If you filled up your gas tank recently, you probably weren’t thrilled with the bill. Prices are up — and not just at the pump. Across many goods and services, they are rising at the fastest pace in decades. While this increases the cost of living, it also has investment implications.
How do you shield a portfolio from rising inflation? There’s no silver bullet, but depending on your investment goals, a few strategies might help. Today we will review one…
TIPS provide direct inflation protection
Many of today’s investors have never had to worry about high inflation. Protecting against rising prices can be important: Inflation erodes purchasing power over time. However, several assets have some indirect inflation hedging potential built in. Some stocks may benefit from rising prices as companies may see their nominal earnings rise with inflation. Many commodities are an input into production and a source of rising prices. So, having some commodity exposures in a portfolio may help hedge against rising prices. Gold is often seen as a safe-haven asset during inflationary periods.

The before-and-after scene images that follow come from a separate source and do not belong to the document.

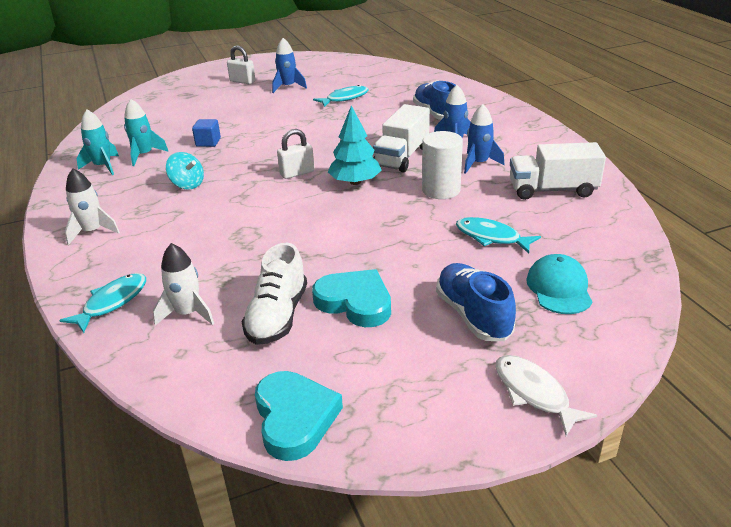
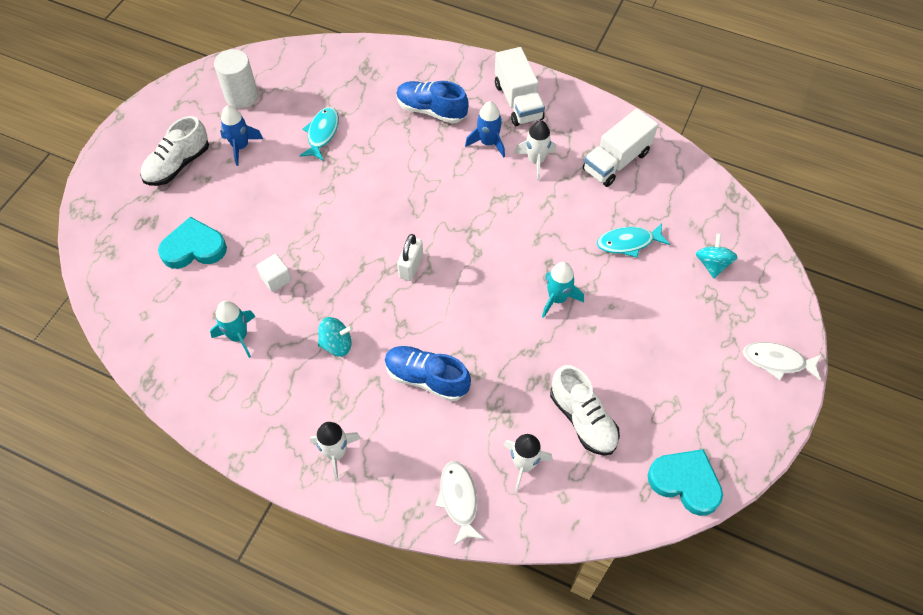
camera: 45 degrees left, 25 degrees up
turquoise fish [59,273,146,333] -> white fish [435,461,485,545]
turquoise rocket [76,109,119,175] -> turquoise rocket moved to [542,262,584,318]
blue cube [192,119,221,147] -> white cube [256,254,292,292]
white padlock [227,45,255,84] -> white shoe [140,116,209,186]
turquoise heart [312,269,391,327] -> turquoise heart moved to [158,217,227,269]
turquoise tree [328,105,382,185] -> none
white truck [373,104,430,173] -> white truck moved to [495,47,545,126]
white cylinder [422,131,463,199] -> white cylinder moved to [214,49,258,108]
blue shoe [436,263,516,341] -> blue shoe moved to [385,346,471,402]
blue rocket [464,104,504,174] -> white rocket [514,120,556,181]
turquoise cap [526,254,593,314] -> turquoise spinning top [696,234,737,278]

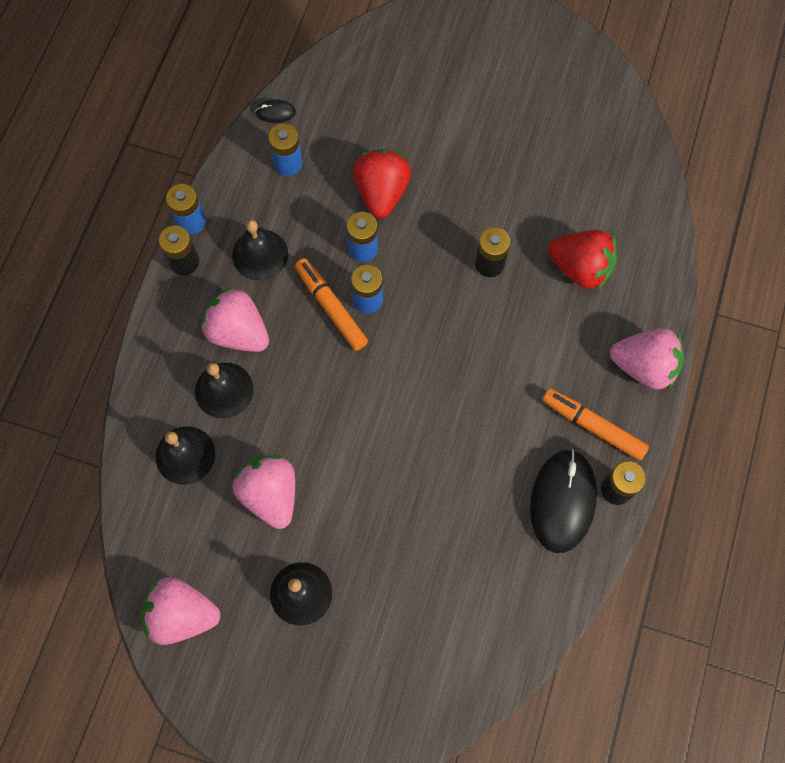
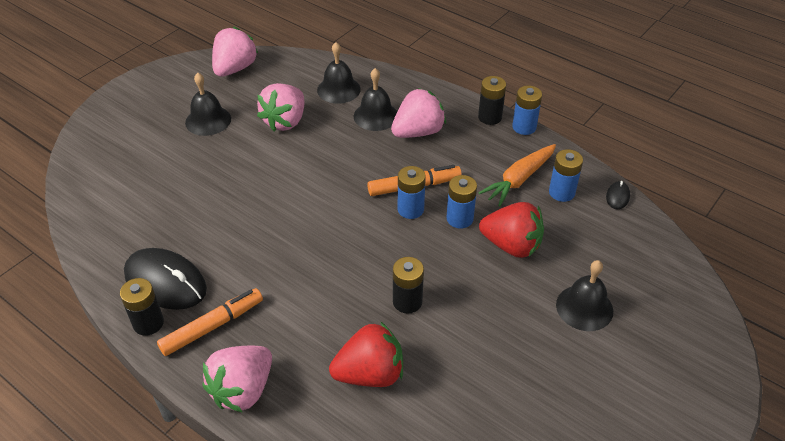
camera: 110 degrees right, 25 degrees down
black bell [232,220,288,281] -> black bell moved to [556,260,613,331]
pink strawberry [233,455,295,529] -> pink strawberry turned 120 degrees clockwise [257,83,304,131]
red strawberry [548,230,617,290] -> red strawberry turned 150 degrees counterclockwise [329,321,403,387]
none -> orange carrot [478,144,556,207]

The Consumer Price Index (CPI) is not directly linked to any of these. Consequently, these assets can only do an imperfect job of hedging broad-based purchasing power erosion. For example, if you pick the wrong stocks and inflation affects those companies’ labor costs more than is compensated for by their rising prices, those shares could decline. If you pick the wrong commodities, they could see less value appreciation than others driving the broader trend. Gold, too, is influenced by a variety of factors and market forces that don’t always correlate directly to actual inflation.
A Treasury Inflation-Protected Security (TIPS) is a U.S. Treasury bond that pays additional compensation when inflation rises, linked to CPI. Due to that link, it is arguably the most direct hedge to the sort of broad inflation of goods and services that affect a consumer’s purchasing power.